1
votes

I would like to estimate the length of individuals based on their age and sex, using OLS in R. To that purpose I built the following model: m1 <- lm(length ~ age + sex, data = data.frame).

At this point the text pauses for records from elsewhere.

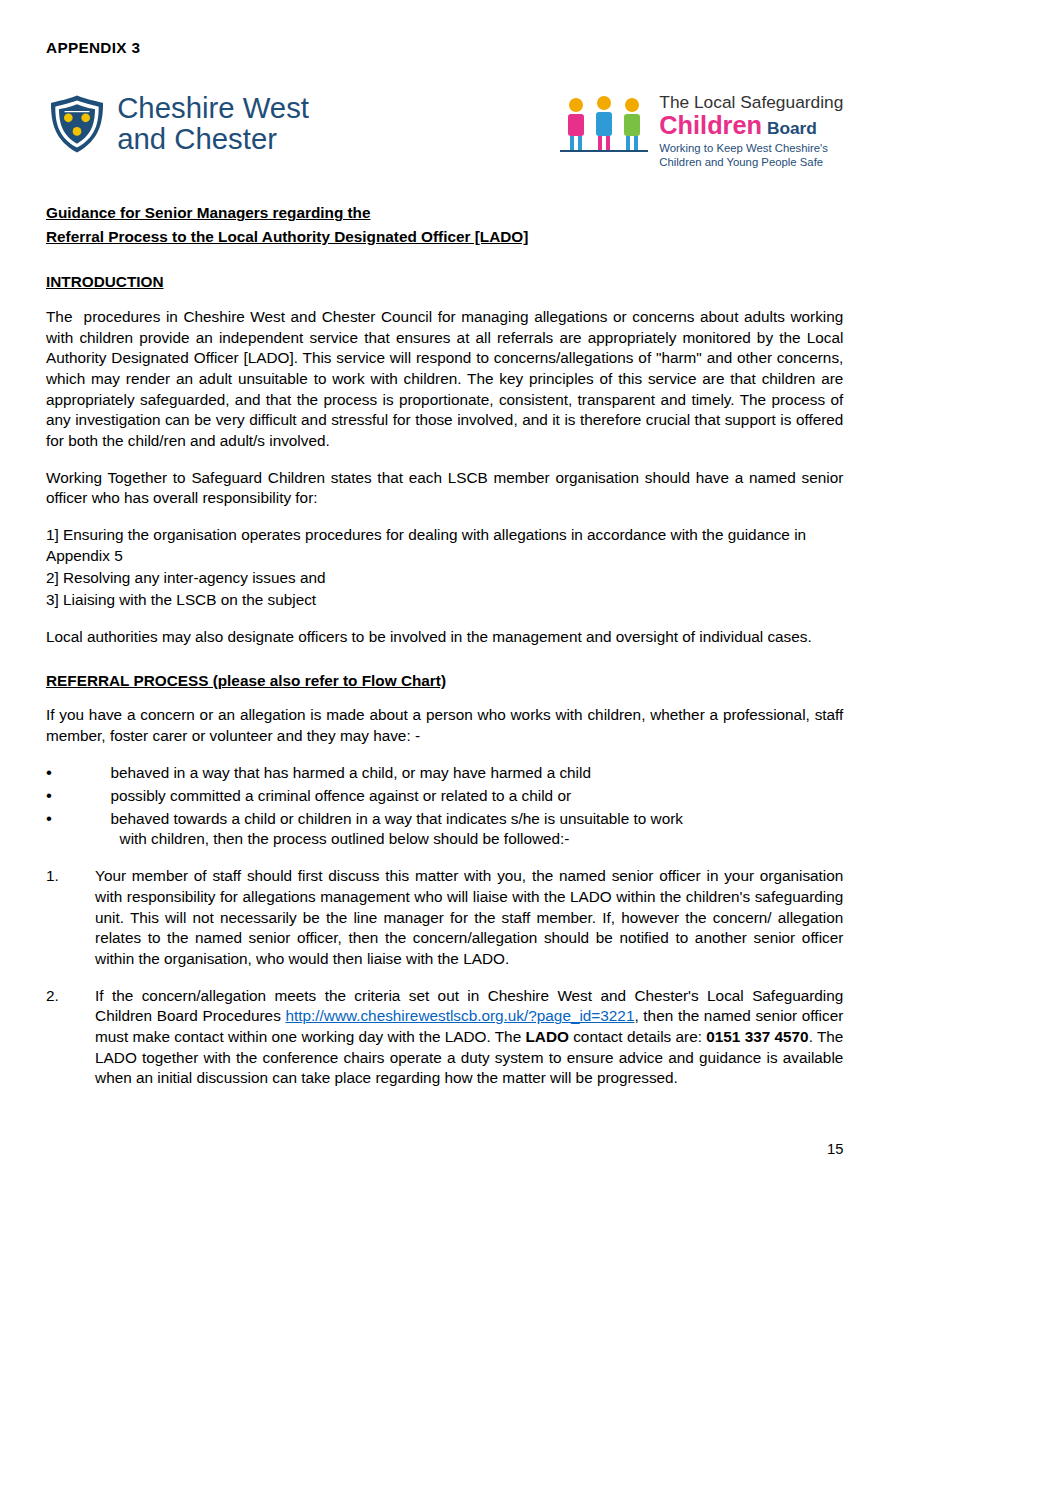APPENDIX 3
Cheshire West
and Chester
The Local Safeguarding
Children Board
Working to Keep West Cheshire's
Children and Young People Safe
Guidance for Senior Managers regarding the
Referral Process to the Local Authority Designated Officer [LADO]
INTRODUCTION
The procedures in Cheshire West and Chester Council for managing allegations or concerns about adults working with children provide an independent service that ensures at all referrals are appropriately monitored by the Local Authority Designated Officer [LADO]. This service will respond to concerns/allegations of "harm" and other concerns, which may render an adult unsuitable to work with children. The key principles of this service are that children are appropriately safeguarded, and that the process is proportionate, consistent, transparent and timely. The process of any investigation can be very difficult and stressful for those involved, and it is therefore crucial that support is offered for both the child/ren and adult/s involved.
Working Together to Safeguard Children states that each LSCB member organisation should have a named senior officer who has overall responsibility for:
1] Ensuring the organisation operates procedures for dealing with allegations in accordance with the guidance in Appendix 5
2] Resolving any inter-agency issues and
3] Liaising with the LSCB on the subject
Local authorities may also designate officers to be involved in the management and oversight of individual cases.
REFERRAL PROCESS (please also refer to Flow Chart)
If you have a concern or an allegation is made about a person who works with children, whether a professional, staff member, foster carer or volunteer and they may have: -
behaved in a way that has harmed a child, or may have harmed a child
possibly committed a criminal offence against or related to a child or
behaved towards a child or children in a way that indicates s/he is unsuitable to work
with children, then the process outlined below should be followed:-
Your member of staff should first discuss this matter with you, the named senior officer in your organisation with responsibility for allegations management who will liaise with the LADO within the children's safeguarding unit. This will not necessarily be the line manager for the staff member. If, however the concern/ allegation relates to the named senior officer, then the concern/allegation should be notified to another senior officer within the organisation, who would then liaise with the LADO.
If the concern/allegation meets the criteria set out in Cheshire West and Chester's Local Safeguarding Children Board Procedures http://www.cheshirewestlscb.org.uk/?page_id=3221, then the named senior officer must make contact within one working day with the LADO. The LADO contact details are: 0151 337 4570. The LADO together with the conference chairs operate a duty system to ensure advice and guidance is available when an initial discussion can take place regarding how the matter will be progressed.
15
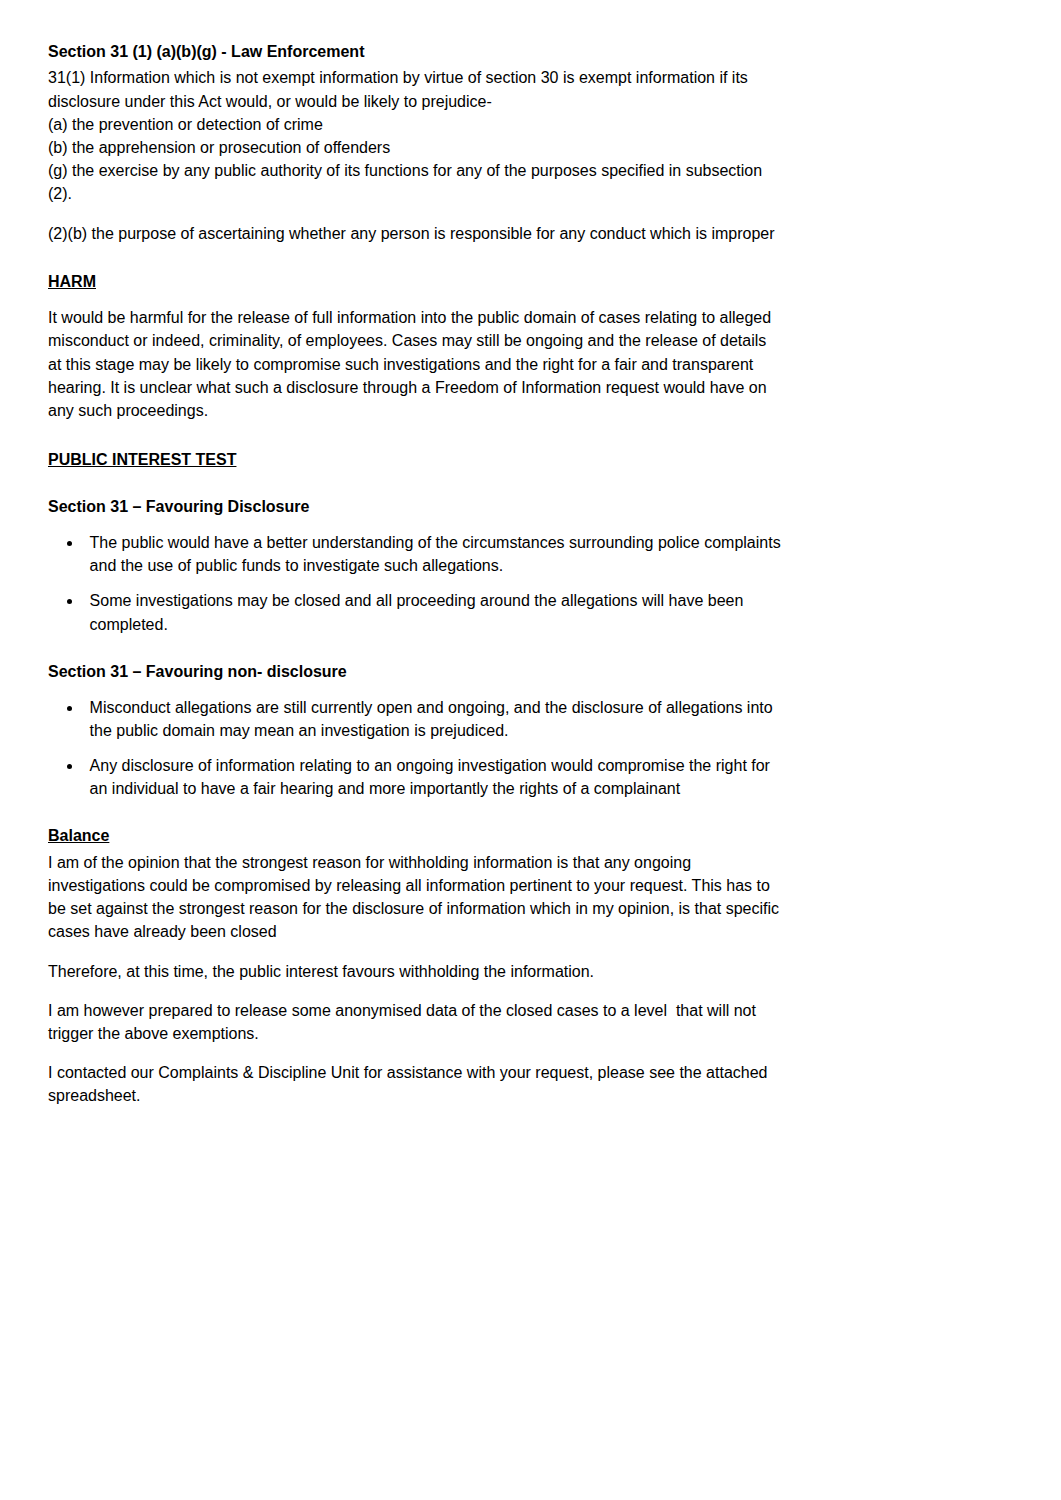Section 31 (1) (a)(b)(g) - Law Enforcement
31(1) Information which is not exempt information by virtue of section 30 is exempt information if its disclosure under this Act would, or would be likely to prejudice-
(a) the prevention or detection of crime
(b) the apprehension or prosecution of offenders
(g) the exercise by any public authority of its functions for any of the purposes specified in subsection (2).
(2)(b) the purpose of ascertaining whether any person is responsible for any conduct which is improper
HARM
It would be harmful for the release of full information into the public domain of cases relating to alleged misconduct or indeed, criminality, of employees. Cases may still be ongoing and the release of details at this stage may be likely to compromise such investigations and the right for a fair and transparent hearing. It is unclear what such a disclosure through a Freedom of Information request would have on any such proceedings.
PUBLIC INTEREST TEST
Section 31 – Favouring Disclosure
The public would have a better understanding of the circumstances surrounding police complaints and the use of public funds to investigate such allegations.
Some investigations may be closed and all proceeding around the allegations will have been completed.
Section 31 – Favouring non- disclosure
Misconduct allegations are still currently open and ongoing, and the disclosure of allegations into the public domain may mean an investigation is prejudiced.
Any disclosure of information relating to an ongoing investigation would compromise the right for an individual to have a fair hearing and more importantly the rights of a complainant
Balance
I am of the opinion that the strongest reason for withholding information is that any ongoing investigations could be compromised by releasing all information pertinent to your request. This has to be set against the strongest reason for the disclosure of information which in my opinion, is that specific cases have already been closed
Therefore, at this time, the public interest favours withholding the information.
I am however prepared to release some anonymised data of the closed cases to a level that will not trigger the above exemptions.
I contacted our Complaints & Discipline Unit for assistance with your request, please see the attached spreadsheet.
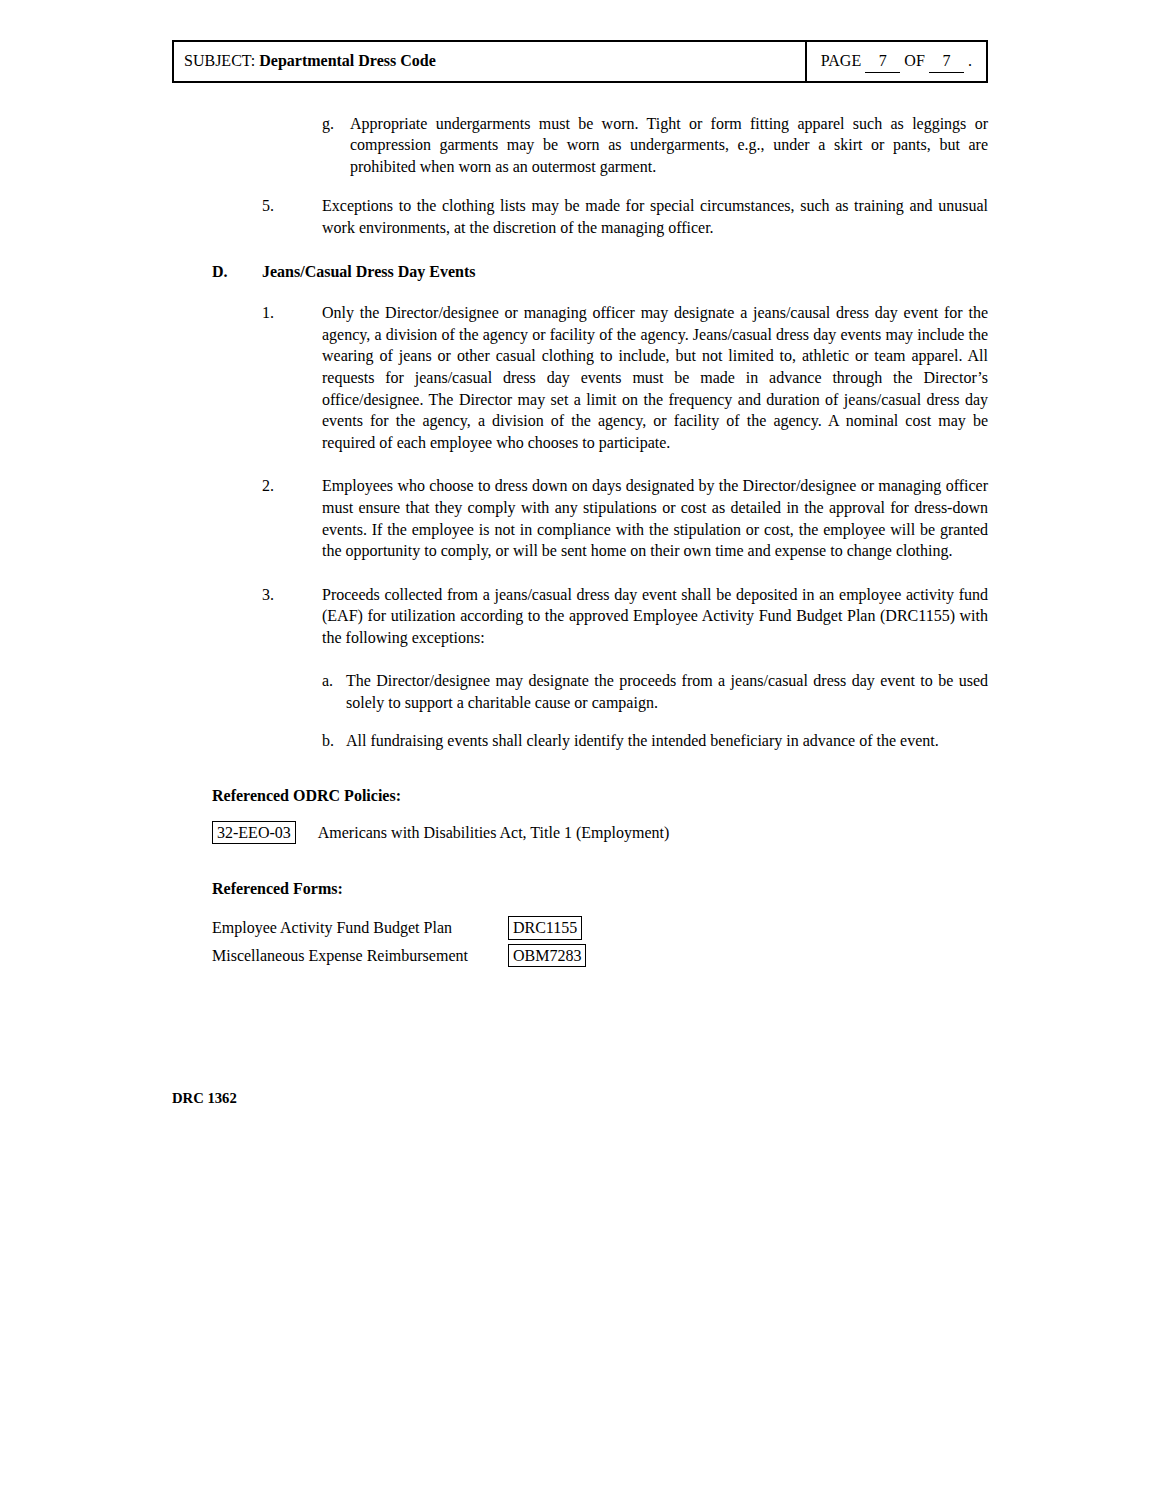SUBJECT: Departmental Dress Code
PAGE 7 OF 7 .
g.
Appropriate undergarments must be worn. Tight or form fitting apparel such as leggings or compression garments may be worn as undergarments, e.g., under a skirt or pants, but are prohibited when worn as an outermost garment.
5.
Exceptions to the clothing lists may be made for special circumstances, such as training and unusual work environments, at the discretion of the managing officer.
D.
Jeans/Casual Dress Day Events
1.
Only the Director/designee or managing officer may designate a jeans/causal dress day event for the agency, a division of the agency or facility of the agency. Jeans/casual dress day events may include the wearing of jeans or other casual clothing to include, but not limited to, athletic or team apparel. All requests for jeans/casual dress day events must be made in advance through the Director’s office/designee. The Director may set a limit on the frequency and duration of jeans/casual dress day events for the agency, a division of the agency, or facility of the agency. A nominal cost may be required of each employee who chooses to participate.
2.
Employees who choose to dress down on days designated by the Director/designee or managing officer must ensure that they comply with any stipulations or cost as detailed in the approval for dress-down events. If the employee is not in compliance with the stipulation or cost, the employee will be granted the opportunity to comply, or will be sent home on their own time and expense to change clothing.
3.
Proceeds collected from a jeans/casual dress day event shall be deposited in an employee activity fund (EAF) for utilization according to the approved Employee Activity Fund Budget Plan (DRC1155) with the following exceptions:
a.
The Director/designee may designate the proceeds from a jeans/casual dress day event to be used solely to support a charitable cause or campaign.
b.
All fundraising events shall clearly identify the intended beneficiary in advance of the event.
Referenced ODRC Policies:
32-EEO-03
Americans with Disabilities Act, Title 1 (Employment)
Referenced Forms:
| Employee Activity Fund Budget Plan | DRC1155 |
| Miscellaneous Expense Reimbursement | OBM7283 |
DRC 1362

Next, I created some simple residual plots by running:

op <- par(mfrow = c(2,2))
plot(resid(m1) ~ fitted(m1))
plot(resid(m1) ~ data.frame$age)
plot(resid(m1) ~ data.frame$sex)
qqnorm(resid(m1)); qqline(resid(m1))
par(op)

yielding this plot: enter image description here Strange enough, the fitted values do not seem to have the range [165,180], but rather [165,170] ∪ [175,180] (top left plot). I do not understand why this is happening.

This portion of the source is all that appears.